Een levensverzekering kan om verscheidene redenen een interessante belegging zijn. Maar er hangt een verlaging van het gewaarborgd rendement in de lucht.

Het is de banken al lang een doorn in het oog. Levensverzekeringen waarborgen nog altijd 4,75 procent rendement. Afgelopen zomer stelde de Controledienst voor de Verzekeringen voor om die opbrengst te verlagen tot 4 procent. Zo willen de banken voorkomen dat hun spaarproducten uit de markt worden gedrukt. De grenzen tussen bank en verzekeraar vervagen almaar. De banken snijden dus in eigen vlees door het gewaarborgd rendement van levensverzekeringen hoog te laten staan. Maar minister van Economische Zaken Elio Di Rupo (PS) lijkt niet gehaast om het voorstel van de Controledienst in een wet te gieten.

Een traditionele levensverzekering garandeert dat uw nabestaanden bij uw overlijden niet met lege handen achterblijven. Als u sterft, keert de verzekeringsmaatschappij een vastgelegde overlijdensdekking uit.

Een gewone levensverzekering heeft doorgaans nog een tweede luik, dat slaat op het geval van leven na een voorafbepaalde datum – bijvoorbeeld de pensioengerechtigde leeftijd. Wie dus nog onder ons is na het verlopen van het contract, heeft recht op het pensioenkapitaal. Naargelang van de situatie kan men het luik overlijden of het luik pensioen zwaarder laten wegen. De makelaar spreekt ondertussen van een gemengde levensverzekering.

De verhouding tussen de luiken wordt weergegeven met een breuk, bijvoorbeeld 10/20. Bij 10/20 is het uitgekeerde kapitaal bij leven tweemaal groter dan dat bij overlijden. Wie in hoofdzaak aan de nabestaanden denkt, kiest veeleer voor 10/10. In dat geval wordt evenveel uitgekeerd bij leven als bij overlijden.

Probleemstelling 1
Neem uit de tekst over levensverzekeringen woordelijk alles over van "Een traditionele levensverzekering" tot en met "vastgelegde overlijdensdekking uit.".
Probleemstelling 2
Beantwoord de volgende vragen aan de hand van de tekst over levensverzekeringen.
(a) Welk rendement waarborgen levensverzekeringen nog altijd?
(b) Tot welk percentage stelde de Controledienst voor de Verzekeringen voor dat rendement te verlagen?
(c) Hoeveel groter is bij een verhouding van 10/20 het uitgekeerde kapitaal bij leven dan dat bij overlijden?
Probleemstelling 3
Schrijf de tekst over levensverzekeringen verder, te beginnen na de laatste zin.

Beschikbare gegevens

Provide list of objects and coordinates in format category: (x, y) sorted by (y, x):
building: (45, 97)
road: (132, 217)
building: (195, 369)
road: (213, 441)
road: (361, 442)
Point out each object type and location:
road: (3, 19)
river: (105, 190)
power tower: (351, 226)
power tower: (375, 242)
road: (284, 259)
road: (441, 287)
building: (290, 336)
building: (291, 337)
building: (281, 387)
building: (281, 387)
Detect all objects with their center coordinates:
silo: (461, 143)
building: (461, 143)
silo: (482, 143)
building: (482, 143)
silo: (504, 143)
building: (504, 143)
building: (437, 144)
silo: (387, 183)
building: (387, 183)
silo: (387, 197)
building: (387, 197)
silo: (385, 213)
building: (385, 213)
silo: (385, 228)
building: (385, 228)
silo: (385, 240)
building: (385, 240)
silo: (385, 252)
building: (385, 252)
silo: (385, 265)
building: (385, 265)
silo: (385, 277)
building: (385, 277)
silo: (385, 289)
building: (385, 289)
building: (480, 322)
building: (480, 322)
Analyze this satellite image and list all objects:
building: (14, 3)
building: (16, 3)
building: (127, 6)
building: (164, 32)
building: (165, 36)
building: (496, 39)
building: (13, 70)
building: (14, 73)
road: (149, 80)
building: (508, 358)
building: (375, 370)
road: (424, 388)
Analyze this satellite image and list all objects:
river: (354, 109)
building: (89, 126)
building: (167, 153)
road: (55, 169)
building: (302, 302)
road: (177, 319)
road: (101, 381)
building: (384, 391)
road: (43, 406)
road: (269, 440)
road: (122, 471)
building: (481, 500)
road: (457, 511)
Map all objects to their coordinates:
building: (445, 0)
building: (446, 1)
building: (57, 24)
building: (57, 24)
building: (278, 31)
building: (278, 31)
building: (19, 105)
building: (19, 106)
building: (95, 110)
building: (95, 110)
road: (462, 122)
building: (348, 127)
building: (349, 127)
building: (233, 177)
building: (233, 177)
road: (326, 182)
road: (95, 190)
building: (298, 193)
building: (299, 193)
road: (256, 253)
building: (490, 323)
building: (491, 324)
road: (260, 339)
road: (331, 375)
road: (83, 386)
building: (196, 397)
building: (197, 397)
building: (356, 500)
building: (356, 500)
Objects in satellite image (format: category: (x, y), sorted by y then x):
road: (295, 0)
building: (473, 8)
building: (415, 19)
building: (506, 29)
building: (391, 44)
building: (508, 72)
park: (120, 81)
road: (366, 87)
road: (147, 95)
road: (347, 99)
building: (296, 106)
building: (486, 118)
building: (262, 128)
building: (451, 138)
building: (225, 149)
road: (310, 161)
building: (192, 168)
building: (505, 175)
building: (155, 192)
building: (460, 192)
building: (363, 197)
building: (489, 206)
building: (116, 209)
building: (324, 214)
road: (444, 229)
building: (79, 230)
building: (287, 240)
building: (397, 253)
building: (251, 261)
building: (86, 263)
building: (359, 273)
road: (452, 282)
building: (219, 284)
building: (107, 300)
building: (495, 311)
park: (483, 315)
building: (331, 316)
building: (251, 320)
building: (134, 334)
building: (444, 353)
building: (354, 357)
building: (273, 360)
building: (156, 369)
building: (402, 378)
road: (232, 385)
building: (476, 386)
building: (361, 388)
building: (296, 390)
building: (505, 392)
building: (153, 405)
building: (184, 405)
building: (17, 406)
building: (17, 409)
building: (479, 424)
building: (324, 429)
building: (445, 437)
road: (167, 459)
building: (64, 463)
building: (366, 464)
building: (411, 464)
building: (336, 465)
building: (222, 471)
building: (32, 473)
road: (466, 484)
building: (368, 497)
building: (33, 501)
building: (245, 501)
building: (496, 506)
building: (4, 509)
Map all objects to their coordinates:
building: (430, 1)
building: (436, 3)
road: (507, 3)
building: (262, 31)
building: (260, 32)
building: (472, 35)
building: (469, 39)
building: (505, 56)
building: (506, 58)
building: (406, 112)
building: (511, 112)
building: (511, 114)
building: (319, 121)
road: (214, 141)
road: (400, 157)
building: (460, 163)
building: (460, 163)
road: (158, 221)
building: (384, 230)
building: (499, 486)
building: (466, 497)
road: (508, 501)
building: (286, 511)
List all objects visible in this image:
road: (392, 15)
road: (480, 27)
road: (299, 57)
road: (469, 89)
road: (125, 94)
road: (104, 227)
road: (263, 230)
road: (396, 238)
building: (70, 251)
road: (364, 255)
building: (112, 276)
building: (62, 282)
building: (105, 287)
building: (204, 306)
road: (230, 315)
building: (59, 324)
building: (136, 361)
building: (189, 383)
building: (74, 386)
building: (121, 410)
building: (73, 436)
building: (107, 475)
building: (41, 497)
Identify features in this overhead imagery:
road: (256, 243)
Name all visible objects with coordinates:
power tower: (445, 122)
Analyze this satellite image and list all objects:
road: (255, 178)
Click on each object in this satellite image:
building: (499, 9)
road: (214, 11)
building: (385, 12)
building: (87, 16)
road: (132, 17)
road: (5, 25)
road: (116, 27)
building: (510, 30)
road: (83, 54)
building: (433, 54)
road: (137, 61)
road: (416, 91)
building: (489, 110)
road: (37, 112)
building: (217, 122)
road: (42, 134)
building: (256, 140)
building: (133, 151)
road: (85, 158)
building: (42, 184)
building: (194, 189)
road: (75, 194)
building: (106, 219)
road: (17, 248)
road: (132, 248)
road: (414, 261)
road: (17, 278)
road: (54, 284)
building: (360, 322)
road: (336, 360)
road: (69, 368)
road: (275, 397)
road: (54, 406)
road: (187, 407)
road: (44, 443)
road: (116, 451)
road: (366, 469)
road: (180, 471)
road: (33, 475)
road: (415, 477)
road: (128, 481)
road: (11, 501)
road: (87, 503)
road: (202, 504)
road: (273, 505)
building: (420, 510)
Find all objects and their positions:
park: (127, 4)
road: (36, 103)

Resultaat 1
Een traditionele levensverzekering garandeert dat uw nabestaanden bij uw overlijden niet met lege handen achterblijven. Als u sterft, keert de verzekeringsmaatschappij een vastgelegde overlijdensdekking uit.

Resultaat 2
(a) 4,75 procent.
(b) 4 procent.
(c) Tweemaal zo groot.

Resultaat 3
DEELNEMING IN DE WINST

De markt voor levensverzekeringen zat vrij conservatief in elkaar, tot eind jaren tachtig het concept Universal Life werd ingevoerd. Via Universal Life neemt de verzekeraar nog altijd de dekking van een risico op zich. Maar dan zonder een vast bedrag voorop te stellen op het eind van het contract. Belangrijk kenmerk is de grote flexibiliteit inzake stortingen: de klant betaalt wat hij wil, wanneer hij wil. Meestal vermeldt de polis geen verzekerd kapitaal. De verzekeraar weet immers niet dat de klant zal blijven storten en kan bijgevolg geen bedrag op het contract kleven.

Overigens heeft de verzekeringnemer het recht om vroegtijdig de overeenkomst op te zeggen. Als hij geld nodig heeft, bijvoorbeeld. Het contract afkopen, heet dat dan. Vanuit fiscaal standpunt valt zo’n operatie ten zeerste af te raden. Op de ontvangen som is 33 procent belasting verschuldigd. En daarbovenop komt nog een boete wegens verbreking van het contract.

Het meedelen in de winst bepaalt, samen met het gewaarborgd rendement en de gunstige fiscale behandeling, de rendabiliteit van een levensverzekering. Elk jaar publiceren de verzekeraars hun cijfers over winstdeelneming. En er bestaan wel degelijk verschillen tussen de maatschappijen. Vaak komen de kleinste het royaalst over de brug. De winstdeling brengt echter de jongste jaren veel minder op dan vroeger. Onder meer omdat de marktrente fors is gedaald.

Het contract legt in de regel geen winstdelingsregeling vast. Want wat de klant krijgt, hangt af van de winst die de verzekeraar maakt, vooral via de opbrengst van de belegging van de premies die alle verzekerden samen hebben gestort. In de tweede helft van de jaren negentig werd het steeds moeilijker om zonder te grote risico’s een interessante return te boeken. Daarom levert de deelneming in de winst minder op dan enkele jaren geleden. Levensverzekeringen brachten vorig jaar gemiddeld 2 procent op uit winstdeling.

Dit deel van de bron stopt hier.